Hakim described BUZO as a platform for the voices and emotions of Jewish students at the University, who are “deeply” connected to the ongoing attacks in Israel.

“Many of them have family members or friends who are either there on the frontlines, even some that are missing or were unfortunately killed in the terror attacks,” Hakim said. “They’re feeling this enormous sense of grief. I think what we are really aiming to do is channel that into something greater than only one person.”

Rabbi Aaron Slonim, who also serves as the executive director of the Rohr Chabad Center for Jewish Student Life, began the vigil by inviting attendees to stand and pray with their “brothers and sisters in [the land of] Israel.” As he denounced the violence in the country, cards were distributed with the names of the over-900 victims at the time.

As of 5:20 p.m. on Oct. 11, over 1,200 people in Israel have been killed, according to the New York Times, with over 150 abducted by Hamas. Israel has responded with airstrikes in Gaza, with local officials reporting at least 1,100 killed. This is a developing situation. For more information, visit New York Times live updates.

Slonim expressed pride in his students’ “remarkable resilience” during this time, and expressed how hard this situation has been.

“This is a dreadfully difficult time for the Jewish community and indeed, all people concerned for democracy and decency worldwide,” Slonim wrote in an email. “We, who are not in Israel to defend our land and its people, must do what we can do from here. Jewish history is marked by persecution and adversity, but we have always come out stronger for it, and we will do so very soon, please God, again. In the interim, standing together, united in the face of evil and steadfast in our acts of goodness and kindness will give us the strength to get through this terrible time.”

Students spoke about how they have been impacted by the attack. They told stories about their families, those who died, those crowded in bunkers or bomb shelters and loved ones still in danger.

Mia Raskin, one of the organizers and a first-year graduate student studying business administration, discussed her thoughts on the violence in the region and the response from the Jewish community.

“Our brothers and sisters were ambushed on Friday night and Saturday morning during a Jewish holiday,” Raskin said. “The beautiful thing about the Jewish people is that when bad things happen to us, we don’t immediately turn to violence or attack… We come together and we sing and we pray together.”

Vigil participants sang “Im Eshkachech,” a song that emphasizes the importance of Jerusalem to the Jewish people — a critical part of the Jewish identity, according to Hakim. They also sang “Acheinu,” which expresses that all Jewish people are brothers.

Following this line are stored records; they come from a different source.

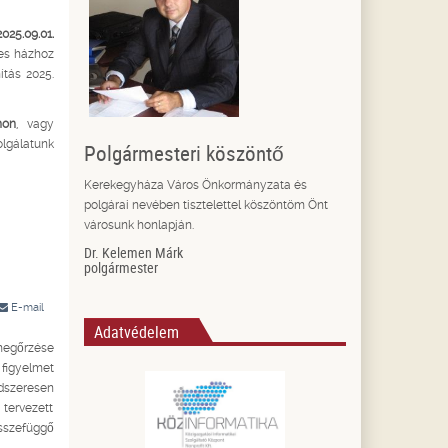
2025.09.01.
tes házhoz
ítás 2025.
mon
, vagy
olgálatunk
Polgármesteri köszöntő
Kerekegyháza Város Önkormányzata és
polgárai nevében tisztelettel köszöntöm Önt
városunk honlapján.
Dr. Kelemen Márk
polgármester
E-mail
Adatvédelem
megőrzése
 figyelmet
szeresen
 tervezett
összefüggő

In a statement, the student board of Hillel expressed hope that the vigil would show the Jewish community that they are not alone and that there is a campus-wide network of support available for them.

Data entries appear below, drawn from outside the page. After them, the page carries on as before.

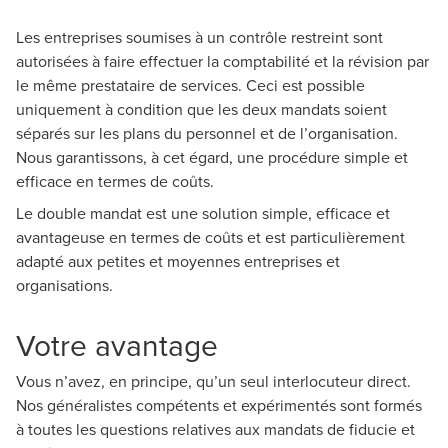
Les entreprises soumises à un contrôle restreint sont
autorisées à faire effectuer la comptabilité et la révision par
le même prestataire de services. Ceci est possible
uniquement à condition que les deux mandats soient
séparés sur les plans du personnel et de l’organisation.
Nous garantissons, à cet égard, une procédure simple et
efficace en termes de coûts.
Le double mandat est une solution simple, efficace et
avantageuse en termes de coûts et est particulièrement
adapté aux petites et moyennes entreprises et
organisations.
Votre avantage
Vous n’avez, en principe, qu’un seul interlocuteur direct.
Nos généralistes compétents et expérimentés sont formés
à toutes les questions relatives aux mandats de fiducie et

“While we are saddened by the purpose for holding this vigil, the support and love we have felt has been immeasurable, and we hope that the wider community feels this as well,” the statement reads. “We are sending our thoughts and prayers to all those impacted by this tragedy and are extending our strength to all those that need it.”

At their Tuesday night meeting, BU’s Student Association (SA) Congress passed a “Resolution Reaffirming SA Commitment to Combating [antisemitism],” as a result of feelings of “unease and fear” among the Jewish organizations on campus. Hakim encouraged non-Jewish students to be allies.

“I was proud of our Jewish student leaders for bringing the campus together to demonstrate that wherever we stand on political issues, we stand united against terrorism,” Ira Glasser, the CEO of Hillel at Binghamton wrote in an email.

Emily Lillian, the Israel fellow for Hillel, arrived at BU about two weeks ago. In a speech at the vigil, she expressed grief at the “unimaginable disaster” in Israel.

“I am asked several times, ‘how is my family doing?’” Lillian said. “I don’t have the answer because Israel is my family.”